>>>>

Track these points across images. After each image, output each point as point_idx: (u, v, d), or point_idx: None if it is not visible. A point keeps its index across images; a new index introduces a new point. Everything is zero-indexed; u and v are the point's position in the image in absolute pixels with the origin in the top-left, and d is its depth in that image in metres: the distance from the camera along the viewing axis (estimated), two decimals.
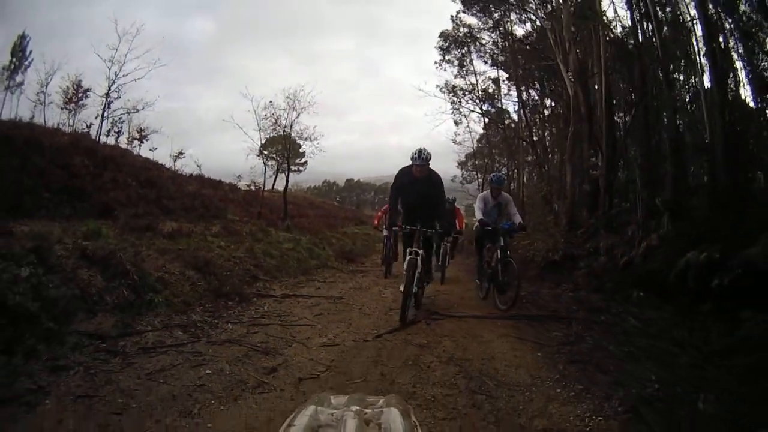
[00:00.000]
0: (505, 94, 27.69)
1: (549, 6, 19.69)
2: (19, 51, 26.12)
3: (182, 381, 3.94)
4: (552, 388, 4.13)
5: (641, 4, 13.17)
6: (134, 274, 6.32)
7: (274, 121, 25.72)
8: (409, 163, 7.52)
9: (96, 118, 21.08)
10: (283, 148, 44.27)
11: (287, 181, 26.38)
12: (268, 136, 41.92)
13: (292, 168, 40.66)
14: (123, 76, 18.78)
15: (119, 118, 22.07)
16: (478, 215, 8.72)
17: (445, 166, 33.67)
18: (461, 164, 36.77)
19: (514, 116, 27.61)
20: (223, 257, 9.70)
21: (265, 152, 49.73)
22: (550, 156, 22.91)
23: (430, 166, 7.54)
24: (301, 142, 26.43)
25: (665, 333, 5.82)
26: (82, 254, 6.29)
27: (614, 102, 14.73)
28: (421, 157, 7.39)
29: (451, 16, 26.04)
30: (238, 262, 9.95)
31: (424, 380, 4.19)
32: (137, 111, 21.57)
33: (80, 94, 23.82)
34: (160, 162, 23.14)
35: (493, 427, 3.39)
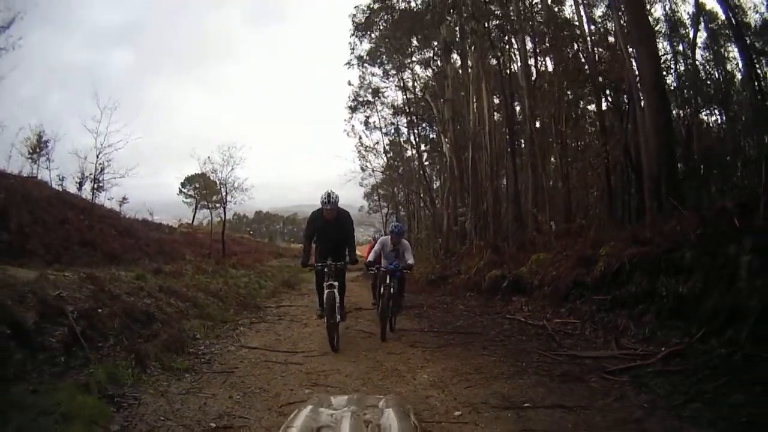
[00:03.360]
0: (405, 141, 34.67)
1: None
2: None
3: (274, 328, 9.92)
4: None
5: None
6: (191, 299, 11.14)
7: (212, 172, 29.13)
8: (319, 206, 8.77)
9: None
10: (202, 187, 48.26)
11: (224, 224, 30.78)
12: (187, 175, 45.81)
13: (209, 205, 45.48)
14: (108, 146, 21.20)
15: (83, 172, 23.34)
16: (371, 257, 10.48)
17: (351, 193, 39.07)
18: (367, 195, 42.33)
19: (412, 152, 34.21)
20: (212, 289, 13.45)
21: (184, 190, 53.53)
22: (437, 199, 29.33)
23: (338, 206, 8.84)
24: (234, 193, 29.43)
25: (474, 309, 12.24)
26: (160, 288, 10.39)
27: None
28: (331, 201, 8.65)
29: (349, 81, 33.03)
30: (226, 291, 14.04)
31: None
32: (122, 176, 23.41)
33: (41, 145, 26.76)
34: (117, 210, 26.61)
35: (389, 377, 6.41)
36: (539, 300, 10.99)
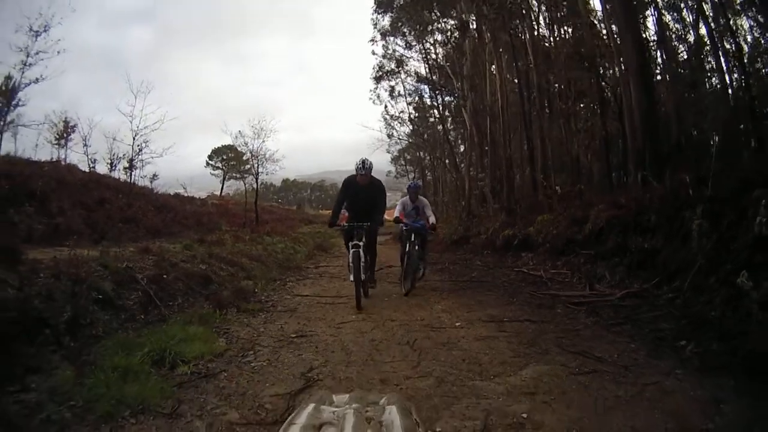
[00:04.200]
0: (429, 106, 35.62)
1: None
2: (7, 92, 26.63)
3: (318, 282, 11.82)
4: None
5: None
6: (238, 264, 12.66)
7: (243, 145, 30.67)
8: (353, 172, 9.32)
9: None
10: (230, 159, 49.69)
11: (257, 195, 31.72)
12: (214, 147, 47.02)
13: (237, 176, 47.10)
14: (144, 127, 21.84)
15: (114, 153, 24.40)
16: (396, 214, 10.83)
17: (379, 158, 40.34)
18: (395, 160, 43.78)
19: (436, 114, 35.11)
20: (253, 254, 14.85)
21: (211, 162, 55.38)
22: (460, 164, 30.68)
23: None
24: (266, 164, 30.63)
25: (488, 264, 14.12)
26: (209, 255, 11.76)
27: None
28: (365, 167, 9.12)
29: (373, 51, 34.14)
30: (266, 256, 15.51)
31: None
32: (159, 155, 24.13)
33: (68, 131, 27.99)
34: (150, 186, 27.25)
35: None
36: (542, 255, 12.91)
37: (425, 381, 4.67)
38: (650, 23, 16.56)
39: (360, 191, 9.31)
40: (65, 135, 28.24)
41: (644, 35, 15.17)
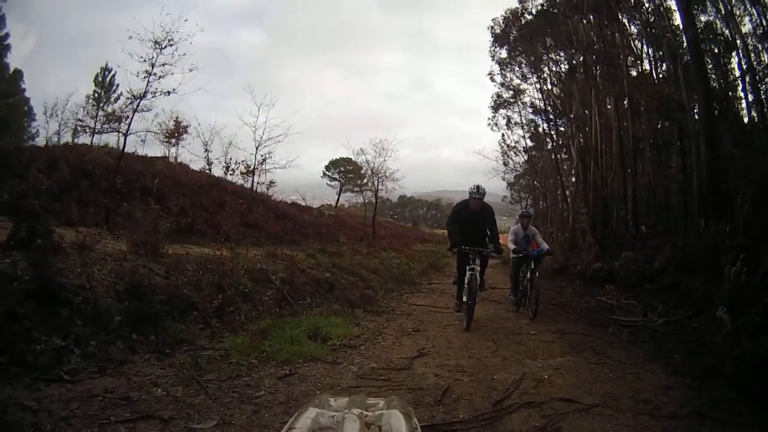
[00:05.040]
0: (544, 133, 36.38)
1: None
2: (104, 82, 30.74)
3: (430, 296, 14.24)
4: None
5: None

<<<<

PROBLEM STATEMENT
Begin with the line containing "19: (436, 114, 35.11)" and end with the last line of the entries above. Copy those lines exactly, both ends included, and drop every picture.

EXERCISE RESULT
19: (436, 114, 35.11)
20: (253, 254, 14.85)
21: (211, 162, 55.38)
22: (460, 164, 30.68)
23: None
24: (266, 164, 30.63)
25: (488, 264, 14.12)
26: (209, 255, 11.76)
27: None
28: (365, 167, 9.12)
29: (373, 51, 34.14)
30: (266, 256, 15.51)
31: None
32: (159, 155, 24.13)
33: (68, 131, 27.99)
34: (150, 186, 27.25)
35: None
36: (542, 255, 12.91)
37: (425, 381, 4.67)
38: (650, 23, 16.56)
39: (360, 191, 9.31)
40: (65, 135, 28.24)
41: (644, 35, 15.17)
[00:05.040]
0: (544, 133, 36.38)
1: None
2: (104, 82, 30.74)
3: (430, 296, 14.24)
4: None
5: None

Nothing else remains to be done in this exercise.